Polskie obchody 1 listopada są ewenementem w Europie. W żadnym kraju nie wydaje się tyle na znicze, a do tego dojdą jeszcze kwiaty, paliwo czy bilet PKP - czytamy we wtorek w "Rzeczpospolitej".
Jak czytamy w gazecie, "w ramach obchodów Wszystkich Świętych Polacy wykupią ponad połowę rocznej sprzedaży zniczy i ruszą w drogę". "Masowe podróże będą droższe niż przed rokiem z powodu wyższych cen paliw, żniwa czekają też sklepy na stacjach benzynowych" - wylicza "Rz". "Nigdzie w Europie nie ma takiego zainteresowania zniczami" - mówi w rozmowie z dziennikiem Witold Nieć, doradca ds. relacji publicznych w spółce Polwax, u jedynego notowanego na giełdzie producenta zniczy. Gazeta zaznacza także, że "produkcja zniczy jest na tyle niszowa, że wymyka się analityce rynkowej".
"Jedynymi dostępnymi danymi są szacunki producentów, z których wynika, że rynek w cenach detalicznych może być wart ponad miliard złotych" - dodaje Nieć.
Droższa podróż
Na świątecznych podróżach zarobią przewoźnicy kolejowi, dostawcy paliw i sklepy na stacjach benzynowych.

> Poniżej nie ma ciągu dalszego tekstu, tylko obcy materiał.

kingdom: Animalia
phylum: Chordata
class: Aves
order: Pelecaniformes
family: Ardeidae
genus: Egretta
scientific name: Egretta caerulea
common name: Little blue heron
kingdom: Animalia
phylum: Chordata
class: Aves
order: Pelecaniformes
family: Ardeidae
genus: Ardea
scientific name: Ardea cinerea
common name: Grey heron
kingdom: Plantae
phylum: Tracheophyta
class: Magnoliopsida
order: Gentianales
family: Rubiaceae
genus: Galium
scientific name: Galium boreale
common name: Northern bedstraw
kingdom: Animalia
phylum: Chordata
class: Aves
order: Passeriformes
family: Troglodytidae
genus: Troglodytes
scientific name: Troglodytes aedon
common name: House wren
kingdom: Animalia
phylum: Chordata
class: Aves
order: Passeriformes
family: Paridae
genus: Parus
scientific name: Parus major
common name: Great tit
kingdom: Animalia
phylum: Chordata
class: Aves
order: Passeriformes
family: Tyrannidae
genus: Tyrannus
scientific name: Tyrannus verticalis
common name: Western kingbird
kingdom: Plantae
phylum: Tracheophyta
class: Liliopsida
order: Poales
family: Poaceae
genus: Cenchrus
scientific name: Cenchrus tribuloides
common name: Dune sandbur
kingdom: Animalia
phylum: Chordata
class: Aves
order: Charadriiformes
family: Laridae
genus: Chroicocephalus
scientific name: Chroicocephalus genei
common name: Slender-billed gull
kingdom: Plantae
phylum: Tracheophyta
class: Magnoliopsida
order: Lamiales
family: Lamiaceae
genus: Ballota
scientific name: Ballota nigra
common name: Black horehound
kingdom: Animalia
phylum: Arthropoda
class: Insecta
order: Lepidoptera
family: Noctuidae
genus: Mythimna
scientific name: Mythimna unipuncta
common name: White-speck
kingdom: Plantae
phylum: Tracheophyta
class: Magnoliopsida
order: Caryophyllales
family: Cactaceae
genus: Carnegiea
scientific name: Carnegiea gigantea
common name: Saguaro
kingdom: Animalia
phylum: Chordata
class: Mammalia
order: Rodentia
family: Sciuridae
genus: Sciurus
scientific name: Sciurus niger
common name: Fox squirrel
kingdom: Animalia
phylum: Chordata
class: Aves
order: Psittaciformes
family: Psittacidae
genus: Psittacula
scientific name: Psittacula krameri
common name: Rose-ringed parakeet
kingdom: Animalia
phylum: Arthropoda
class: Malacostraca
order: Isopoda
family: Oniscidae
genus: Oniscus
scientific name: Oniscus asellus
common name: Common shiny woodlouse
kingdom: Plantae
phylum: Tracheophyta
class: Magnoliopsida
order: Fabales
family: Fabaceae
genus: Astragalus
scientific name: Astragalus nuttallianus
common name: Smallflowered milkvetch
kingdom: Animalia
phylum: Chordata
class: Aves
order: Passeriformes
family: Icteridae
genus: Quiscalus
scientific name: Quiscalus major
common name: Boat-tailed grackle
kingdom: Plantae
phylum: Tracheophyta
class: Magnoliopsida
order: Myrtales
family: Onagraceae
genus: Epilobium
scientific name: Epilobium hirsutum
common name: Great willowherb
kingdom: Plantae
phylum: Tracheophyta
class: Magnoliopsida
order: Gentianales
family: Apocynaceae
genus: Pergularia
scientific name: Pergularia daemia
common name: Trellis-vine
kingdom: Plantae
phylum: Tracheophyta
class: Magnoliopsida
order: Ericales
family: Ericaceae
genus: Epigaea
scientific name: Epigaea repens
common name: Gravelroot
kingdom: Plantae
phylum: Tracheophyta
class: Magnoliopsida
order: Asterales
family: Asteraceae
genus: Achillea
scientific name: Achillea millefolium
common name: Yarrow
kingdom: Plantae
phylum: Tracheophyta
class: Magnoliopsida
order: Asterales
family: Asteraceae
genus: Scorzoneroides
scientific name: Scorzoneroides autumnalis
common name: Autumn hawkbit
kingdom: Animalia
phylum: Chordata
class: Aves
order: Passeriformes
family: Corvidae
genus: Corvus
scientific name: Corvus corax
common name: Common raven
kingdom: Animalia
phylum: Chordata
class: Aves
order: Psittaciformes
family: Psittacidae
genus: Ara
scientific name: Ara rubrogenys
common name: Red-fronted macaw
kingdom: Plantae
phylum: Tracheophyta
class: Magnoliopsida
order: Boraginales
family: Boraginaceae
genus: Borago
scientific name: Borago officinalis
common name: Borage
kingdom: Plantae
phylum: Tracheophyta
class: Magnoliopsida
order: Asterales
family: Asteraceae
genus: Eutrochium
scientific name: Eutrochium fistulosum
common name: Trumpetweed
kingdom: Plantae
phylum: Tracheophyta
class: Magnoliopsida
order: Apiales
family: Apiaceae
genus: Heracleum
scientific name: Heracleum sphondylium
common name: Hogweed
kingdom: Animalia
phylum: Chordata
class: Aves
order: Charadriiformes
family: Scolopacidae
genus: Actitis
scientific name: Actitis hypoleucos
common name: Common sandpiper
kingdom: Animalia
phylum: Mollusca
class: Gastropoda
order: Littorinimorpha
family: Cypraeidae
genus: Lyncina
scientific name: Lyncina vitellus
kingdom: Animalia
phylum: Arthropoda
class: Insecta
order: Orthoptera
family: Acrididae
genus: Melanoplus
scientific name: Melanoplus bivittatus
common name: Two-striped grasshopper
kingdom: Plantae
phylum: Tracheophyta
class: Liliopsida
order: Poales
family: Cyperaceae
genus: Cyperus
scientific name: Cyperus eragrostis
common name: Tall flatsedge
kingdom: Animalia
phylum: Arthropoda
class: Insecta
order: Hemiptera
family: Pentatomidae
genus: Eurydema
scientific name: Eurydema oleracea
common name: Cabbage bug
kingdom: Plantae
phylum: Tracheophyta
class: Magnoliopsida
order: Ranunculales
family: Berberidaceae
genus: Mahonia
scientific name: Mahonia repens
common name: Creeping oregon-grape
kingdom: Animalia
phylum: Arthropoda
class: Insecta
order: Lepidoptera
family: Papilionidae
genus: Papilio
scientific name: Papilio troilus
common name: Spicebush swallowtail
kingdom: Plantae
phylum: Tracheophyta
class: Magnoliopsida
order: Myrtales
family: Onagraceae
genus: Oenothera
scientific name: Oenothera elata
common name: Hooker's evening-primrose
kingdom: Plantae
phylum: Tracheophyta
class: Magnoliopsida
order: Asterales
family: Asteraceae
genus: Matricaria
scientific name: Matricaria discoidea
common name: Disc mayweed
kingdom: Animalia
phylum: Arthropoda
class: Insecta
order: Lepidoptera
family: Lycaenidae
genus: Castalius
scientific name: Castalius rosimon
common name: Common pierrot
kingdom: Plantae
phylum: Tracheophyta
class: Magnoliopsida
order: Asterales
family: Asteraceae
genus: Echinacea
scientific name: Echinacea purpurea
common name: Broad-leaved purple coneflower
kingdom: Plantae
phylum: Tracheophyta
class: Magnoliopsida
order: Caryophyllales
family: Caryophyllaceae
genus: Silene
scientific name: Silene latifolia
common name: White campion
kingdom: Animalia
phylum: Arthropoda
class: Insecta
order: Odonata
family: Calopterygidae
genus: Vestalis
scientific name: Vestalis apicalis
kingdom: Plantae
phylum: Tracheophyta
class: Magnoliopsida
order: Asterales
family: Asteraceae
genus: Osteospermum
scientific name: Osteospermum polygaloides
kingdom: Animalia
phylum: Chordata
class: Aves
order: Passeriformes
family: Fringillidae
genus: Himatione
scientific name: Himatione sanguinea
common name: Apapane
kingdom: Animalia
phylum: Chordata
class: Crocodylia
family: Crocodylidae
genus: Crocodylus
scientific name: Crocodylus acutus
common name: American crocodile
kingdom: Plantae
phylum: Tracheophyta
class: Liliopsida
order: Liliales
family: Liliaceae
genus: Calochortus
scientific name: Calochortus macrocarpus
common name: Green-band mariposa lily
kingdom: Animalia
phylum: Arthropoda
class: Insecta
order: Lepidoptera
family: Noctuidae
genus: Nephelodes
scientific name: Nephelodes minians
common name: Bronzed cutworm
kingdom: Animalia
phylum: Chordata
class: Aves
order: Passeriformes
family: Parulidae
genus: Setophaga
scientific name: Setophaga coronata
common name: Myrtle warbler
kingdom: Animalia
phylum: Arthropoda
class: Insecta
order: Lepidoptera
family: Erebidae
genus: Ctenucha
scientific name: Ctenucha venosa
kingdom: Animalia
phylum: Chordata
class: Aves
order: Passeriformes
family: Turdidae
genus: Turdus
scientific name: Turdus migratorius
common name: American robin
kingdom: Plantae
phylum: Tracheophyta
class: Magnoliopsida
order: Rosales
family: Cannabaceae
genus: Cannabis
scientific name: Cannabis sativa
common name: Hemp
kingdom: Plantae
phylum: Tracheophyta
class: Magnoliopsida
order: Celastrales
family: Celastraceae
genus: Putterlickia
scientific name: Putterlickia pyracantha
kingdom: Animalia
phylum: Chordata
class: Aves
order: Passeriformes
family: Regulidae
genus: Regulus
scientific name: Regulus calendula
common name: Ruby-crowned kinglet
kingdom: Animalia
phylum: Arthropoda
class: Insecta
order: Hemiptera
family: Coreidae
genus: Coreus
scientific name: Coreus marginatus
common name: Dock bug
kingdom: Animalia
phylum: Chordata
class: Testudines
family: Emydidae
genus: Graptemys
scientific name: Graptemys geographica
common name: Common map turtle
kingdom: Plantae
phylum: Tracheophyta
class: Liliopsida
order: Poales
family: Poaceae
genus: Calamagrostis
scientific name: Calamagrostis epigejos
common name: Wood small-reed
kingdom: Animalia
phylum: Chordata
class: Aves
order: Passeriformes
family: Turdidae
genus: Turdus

Koleje Mazowieckie sprzedadzą o jedną czwartą biletów więcej. - W ciągu trzech lat w okresie od 30 października do 2 listopada notowaliśmy wzrost sprzedaży biletów jednorazowych o 24 proc. - mówi Donata Nowakowska, rzecznik KM. W tym czasie sprzedaż miejsc w pociągach Intercity podskakuje o kilka procent. Dr Jakub Bogucki, analityk rynku paliw z firmy e-petrol, zwraca uwagę, że w tym roku podróżowanie samochodem będzie najdroższe od pięciu lat.
"Na zapowiadany spadek kosztów tankowania benzyny kierowcy jeszcze poczekają, ale scenariusz obniżek jest wciąż realny" - czytamy w gazecie.